*Aim of the task*: The line containing "5: (323, 142)" marks the start; please restate exactly that line and only the lines following it through the end of the material below.

═════ Data to examine

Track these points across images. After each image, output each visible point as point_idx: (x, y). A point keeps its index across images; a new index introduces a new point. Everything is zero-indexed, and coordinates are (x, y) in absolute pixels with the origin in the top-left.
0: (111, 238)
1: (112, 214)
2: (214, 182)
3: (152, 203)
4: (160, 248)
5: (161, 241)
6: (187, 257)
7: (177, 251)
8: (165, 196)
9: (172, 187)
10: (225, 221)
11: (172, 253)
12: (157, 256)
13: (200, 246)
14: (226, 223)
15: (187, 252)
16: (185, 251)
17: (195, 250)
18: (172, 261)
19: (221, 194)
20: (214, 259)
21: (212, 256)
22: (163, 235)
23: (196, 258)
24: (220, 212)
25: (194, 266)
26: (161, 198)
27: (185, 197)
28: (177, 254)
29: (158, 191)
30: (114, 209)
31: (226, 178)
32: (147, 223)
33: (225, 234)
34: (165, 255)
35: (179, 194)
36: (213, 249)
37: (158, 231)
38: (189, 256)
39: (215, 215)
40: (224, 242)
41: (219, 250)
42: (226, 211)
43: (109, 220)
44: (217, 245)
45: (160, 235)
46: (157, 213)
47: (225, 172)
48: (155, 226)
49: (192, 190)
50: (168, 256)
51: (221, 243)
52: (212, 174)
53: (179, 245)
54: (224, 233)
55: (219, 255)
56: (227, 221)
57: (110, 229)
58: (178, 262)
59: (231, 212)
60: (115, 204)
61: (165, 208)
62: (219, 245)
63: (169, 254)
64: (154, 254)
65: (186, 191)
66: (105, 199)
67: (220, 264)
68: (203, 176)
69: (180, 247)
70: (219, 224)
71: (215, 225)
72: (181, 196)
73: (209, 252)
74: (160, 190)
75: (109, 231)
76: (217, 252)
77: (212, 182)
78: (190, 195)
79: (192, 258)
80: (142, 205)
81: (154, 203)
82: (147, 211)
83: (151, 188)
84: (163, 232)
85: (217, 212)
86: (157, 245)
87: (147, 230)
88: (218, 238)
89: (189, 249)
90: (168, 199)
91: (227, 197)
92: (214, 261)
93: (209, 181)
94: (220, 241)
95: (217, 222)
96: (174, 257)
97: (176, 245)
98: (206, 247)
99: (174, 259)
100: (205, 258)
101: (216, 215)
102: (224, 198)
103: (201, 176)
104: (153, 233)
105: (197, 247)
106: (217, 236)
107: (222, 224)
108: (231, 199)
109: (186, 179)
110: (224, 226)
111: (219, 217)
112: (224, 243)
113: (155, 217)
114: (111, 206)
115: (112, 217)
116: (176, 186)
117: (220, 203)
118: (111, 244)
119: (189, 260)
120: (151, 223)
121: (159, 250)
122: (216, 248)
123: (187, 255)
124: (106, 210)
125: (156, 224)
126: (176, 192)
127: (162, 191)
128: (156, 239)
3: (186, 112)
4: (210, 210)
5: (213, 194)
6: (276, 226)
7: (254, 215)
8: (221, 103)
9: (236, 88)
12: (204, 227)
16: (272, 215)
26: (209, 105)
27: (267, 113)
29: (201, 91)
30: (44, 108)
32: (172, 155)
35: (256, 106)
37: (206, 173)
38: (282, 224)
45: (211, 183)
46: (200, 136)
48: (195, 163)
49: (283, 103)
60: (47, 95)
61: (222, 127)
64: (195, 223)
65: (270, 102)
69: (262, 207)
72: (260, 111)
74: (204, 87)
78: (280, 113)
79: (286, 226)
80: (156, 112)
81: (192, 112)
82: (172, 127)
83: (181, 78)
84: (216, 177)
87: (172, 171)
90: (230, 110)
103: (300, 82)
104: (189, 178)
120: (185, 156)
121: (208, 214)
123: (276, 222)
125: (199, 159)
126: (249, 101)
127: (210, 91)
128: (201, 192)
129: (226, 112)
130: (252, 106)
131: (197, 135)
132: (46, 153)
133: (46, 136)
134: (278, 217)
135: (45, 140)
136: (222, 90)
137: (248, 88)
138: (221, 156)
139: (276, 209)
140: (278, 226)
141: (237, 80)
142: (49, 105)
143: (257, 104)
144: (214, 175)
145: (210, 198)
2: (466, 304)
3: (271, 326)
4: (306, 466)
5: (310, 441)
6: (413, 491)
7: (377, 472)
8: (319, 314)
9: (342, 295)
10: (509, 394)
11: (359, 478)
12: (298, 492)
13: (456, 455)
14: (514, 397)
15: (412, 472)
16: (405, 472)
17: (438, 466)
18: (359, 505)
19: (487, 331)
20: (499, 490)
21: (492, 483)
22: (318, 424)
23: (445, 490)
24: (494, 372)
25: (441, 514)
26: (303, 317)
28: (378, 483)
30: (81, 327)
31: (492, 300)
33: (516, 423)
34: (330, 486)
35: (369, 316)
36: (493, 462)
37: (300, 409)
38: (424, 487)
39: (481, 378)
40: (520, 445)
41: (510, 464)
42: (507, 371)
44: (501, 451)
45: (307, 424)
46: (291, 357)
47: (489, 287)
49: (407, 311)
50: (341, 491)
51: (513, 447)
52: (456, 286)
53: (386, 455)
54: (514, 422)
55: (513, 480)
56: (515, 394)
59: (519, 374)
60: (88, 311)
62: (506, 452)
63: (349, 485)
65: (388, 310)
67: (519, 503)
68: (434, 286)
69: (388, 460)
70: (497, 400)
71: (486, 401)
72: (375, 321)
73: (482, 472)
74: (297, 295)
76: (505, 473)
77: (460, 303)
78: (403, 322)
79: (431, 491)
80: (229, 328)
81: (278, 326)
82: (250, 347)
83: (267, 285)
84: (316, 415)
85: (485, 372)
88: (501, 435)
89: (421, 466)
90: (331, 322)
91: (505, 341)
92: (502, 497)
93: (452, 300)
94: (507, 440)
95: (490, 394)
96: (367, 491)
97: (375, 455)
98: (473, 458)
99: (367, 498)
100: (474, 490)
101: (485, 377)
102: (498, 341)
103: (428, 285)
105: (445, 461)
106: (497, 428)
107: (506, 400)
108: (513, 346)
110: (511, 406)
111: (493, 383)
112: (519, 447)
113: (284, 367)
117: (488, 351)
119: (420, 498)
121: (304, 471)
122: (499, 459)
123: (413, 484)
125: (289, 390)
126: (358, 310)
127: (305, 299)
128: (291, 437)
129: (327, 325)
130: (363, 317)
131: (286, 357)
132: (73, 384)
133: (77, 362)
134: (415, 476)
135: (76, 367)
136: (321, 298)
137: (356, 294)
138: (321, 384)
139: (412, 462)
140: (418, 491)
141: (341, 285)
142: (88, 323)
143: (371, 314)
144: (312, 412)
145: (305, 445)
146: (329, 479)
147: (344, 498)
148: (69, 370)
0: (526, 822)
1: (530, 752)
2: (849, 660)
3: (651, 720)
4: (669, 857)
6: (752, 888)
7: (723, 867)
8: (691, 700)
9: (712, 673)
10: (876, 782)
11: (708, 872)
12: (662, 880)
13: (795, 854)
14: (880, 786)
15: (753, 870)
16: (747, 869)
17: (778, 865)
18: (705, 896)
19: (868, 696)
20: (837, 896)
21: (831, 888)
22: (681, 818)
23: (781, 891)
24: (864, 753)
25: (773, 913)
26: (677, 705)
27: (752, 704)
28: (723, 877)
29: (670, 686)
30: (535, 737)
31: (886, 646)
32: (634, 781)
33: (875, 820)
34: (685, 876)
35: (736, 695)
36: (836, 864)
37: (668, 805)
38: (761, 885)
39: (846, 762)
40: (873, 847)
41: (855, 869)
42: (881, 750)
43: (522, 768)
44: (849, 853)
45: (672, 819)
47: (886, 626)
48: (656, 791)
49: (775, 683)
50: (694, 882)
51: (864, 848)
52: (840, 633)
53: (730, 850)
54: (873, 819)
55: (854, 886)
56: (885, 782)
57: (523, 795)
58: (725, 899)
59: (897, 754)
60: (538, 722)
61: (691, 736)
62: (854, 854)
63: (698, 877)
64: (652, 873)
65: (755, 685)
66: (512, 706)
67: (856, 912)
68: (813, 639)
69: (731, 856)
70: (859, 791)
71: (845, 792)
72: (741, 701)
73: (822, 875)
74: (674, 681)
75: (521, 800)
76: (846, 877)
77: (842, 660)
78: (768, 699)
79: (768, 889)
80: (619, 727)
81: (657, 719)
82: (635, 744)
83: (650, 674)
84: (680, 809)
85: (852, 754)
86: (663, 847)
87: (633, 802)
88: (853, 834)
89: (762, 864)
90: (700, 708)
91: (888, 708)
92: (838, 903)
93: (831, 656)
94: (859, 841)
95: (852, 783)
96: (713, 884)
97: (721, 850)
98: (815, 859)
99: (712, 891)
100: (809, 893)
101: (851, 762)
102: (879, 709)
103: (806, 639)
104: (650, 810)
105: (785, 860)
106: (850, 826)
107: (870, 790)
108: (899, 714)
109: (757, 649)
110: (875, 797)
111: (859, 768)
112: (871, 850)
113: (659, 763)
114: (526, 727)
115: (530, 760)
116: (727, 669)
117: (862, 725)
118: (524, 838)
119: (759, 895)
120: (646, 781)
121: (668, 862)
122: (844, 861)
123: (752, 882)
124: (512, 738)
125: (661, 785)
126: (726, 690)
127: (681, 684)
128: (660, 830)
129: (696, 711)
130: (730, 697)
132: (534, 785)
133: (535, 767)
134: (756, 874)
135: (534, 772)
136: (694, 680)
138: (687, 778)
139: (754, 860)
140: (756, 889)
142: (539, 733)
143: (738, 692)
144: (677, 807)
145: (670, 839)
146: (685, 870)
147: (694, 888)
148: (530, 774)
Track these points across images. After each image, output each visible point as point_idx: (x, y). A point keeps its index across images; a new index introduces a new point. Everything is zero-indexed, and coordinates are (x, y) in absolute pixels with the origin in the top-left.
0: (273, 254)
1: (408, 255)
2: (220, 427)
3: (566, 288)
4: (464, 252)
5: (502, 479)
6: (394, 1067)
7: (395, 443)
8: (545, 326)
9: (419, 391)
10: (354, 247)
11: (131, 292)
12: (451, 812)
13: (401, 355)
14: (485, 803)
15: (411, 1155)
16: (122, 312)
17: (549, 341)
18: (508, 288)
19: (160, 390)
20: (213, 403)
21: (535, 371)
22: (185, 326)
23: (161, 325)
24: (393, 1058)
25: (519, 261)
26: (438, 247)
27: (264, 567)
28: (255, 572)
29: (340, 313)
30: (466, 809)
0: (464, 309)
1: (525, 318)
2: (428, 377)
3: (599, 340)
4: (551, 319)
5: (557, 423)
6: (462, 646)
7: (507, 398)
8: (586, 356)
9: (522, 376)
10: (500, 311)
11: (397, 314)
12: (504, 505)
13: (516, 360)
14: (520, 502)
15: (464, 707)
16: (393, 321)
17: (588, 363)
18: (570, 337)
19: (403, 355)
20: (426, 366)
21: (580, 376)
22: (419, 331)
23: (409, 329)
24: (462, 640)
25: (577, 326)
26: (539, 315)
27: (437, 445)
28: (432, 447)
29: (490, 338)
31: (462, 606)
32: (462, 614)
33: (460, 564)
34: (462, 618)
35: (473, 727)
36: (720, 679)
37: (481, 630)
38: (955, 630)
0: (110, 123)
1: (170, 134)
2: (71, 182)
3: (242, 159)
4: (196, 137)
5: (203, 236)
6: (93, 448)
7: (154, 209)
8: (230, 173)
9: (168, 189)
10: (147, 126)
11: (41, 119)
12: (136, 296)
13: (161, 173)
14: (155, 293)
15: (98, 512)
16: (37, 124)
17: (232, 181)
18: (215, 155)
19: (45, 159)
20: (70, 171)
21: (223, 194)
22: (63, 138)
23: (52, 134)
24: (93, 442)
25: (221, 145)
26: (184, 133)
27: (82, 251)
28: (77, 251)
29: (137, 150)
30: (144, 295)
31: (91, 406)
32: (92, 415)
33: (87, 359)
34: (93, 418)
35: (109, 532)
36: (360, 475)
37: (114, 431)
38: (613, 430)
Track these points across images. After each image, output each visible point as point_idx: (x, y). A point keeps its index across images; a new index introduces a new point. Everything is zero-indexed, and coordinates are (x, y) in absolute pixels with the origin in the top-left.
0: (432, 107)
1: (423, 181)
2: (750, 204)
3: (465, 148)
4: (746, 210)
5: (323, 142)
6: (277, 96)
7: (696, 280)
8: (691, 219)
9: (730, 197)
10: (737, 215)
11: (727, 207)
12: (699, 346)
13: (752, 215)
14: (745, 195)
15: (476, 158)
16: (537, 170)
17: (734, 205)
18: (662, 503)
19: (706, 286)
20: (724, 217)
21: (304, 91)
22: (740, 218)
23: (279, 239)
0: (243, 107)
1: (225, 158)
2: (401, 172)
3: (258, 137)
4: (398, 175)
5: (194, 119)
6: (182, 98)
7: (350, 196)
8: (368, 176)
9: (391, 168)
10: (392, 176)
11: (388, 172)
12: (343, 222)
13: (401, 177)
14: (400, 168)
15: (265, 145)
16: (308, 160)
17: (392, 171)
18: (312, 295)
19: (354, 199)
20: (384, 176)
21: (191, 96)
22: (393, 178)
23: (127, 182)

══════════

*Response to the task*:
5: (323, 142)
6: (277, 96)
7: (696, 280)
8: (691, 219)
9: (730, 197)
10: (737, 215)
11: (727, 207)
12: (699, 346)
13: (752, 215)
14: (745, 195)
15: (476, 158)
16: (537, 170)
17: (734, 205)
18: (662, 503)
19: (706, 286)
20: (724, 217)
21: (304, 91)
22: (740, 218)
23: (279, 239)
0: (243, 107)
1: (225, 158)
2: (401, 172)
3: (258, 137)
4: (398, 175)
5: (194, 119)
6: (182, 98)
7: (350, 196)
8: (368, 176)
9: (391, 168)
10: (392, 176)
11: (388, 172)
12: (343, 222)
13: (401, 177)
14: (400, 168)
15: (265, 145)
16: (308, 160)
17: (392, 171)
18: (312, 295)
19: (354, 199)
20: (384, 176)
21: (191, 96)
22: (393, 178)
23: (127, 182)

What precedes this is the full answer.